→ The records:
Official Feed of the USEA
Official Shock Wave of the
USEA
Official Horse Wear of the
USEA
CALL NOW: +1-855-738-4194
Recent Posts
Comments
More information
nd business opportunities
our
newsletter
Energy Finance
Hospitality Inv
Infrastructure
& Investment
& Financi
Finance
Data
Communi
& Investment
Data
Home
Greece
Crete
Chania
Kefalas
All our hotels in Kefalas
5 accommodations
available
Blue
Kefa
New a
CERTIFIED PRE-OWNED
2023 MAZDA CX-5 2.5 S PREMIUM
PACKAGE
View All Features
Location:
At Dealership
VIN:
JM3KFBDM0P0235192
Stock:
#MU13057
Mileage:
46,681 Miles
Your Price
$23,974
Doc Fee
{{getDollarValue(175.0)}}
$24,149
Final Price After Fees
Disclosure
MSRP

→ Work order:
Pull every line with "Official" from the records.

→ Answer to this problem:
Official Feed of the USEA
Official Shock Wave of the
Official Horse Wear of the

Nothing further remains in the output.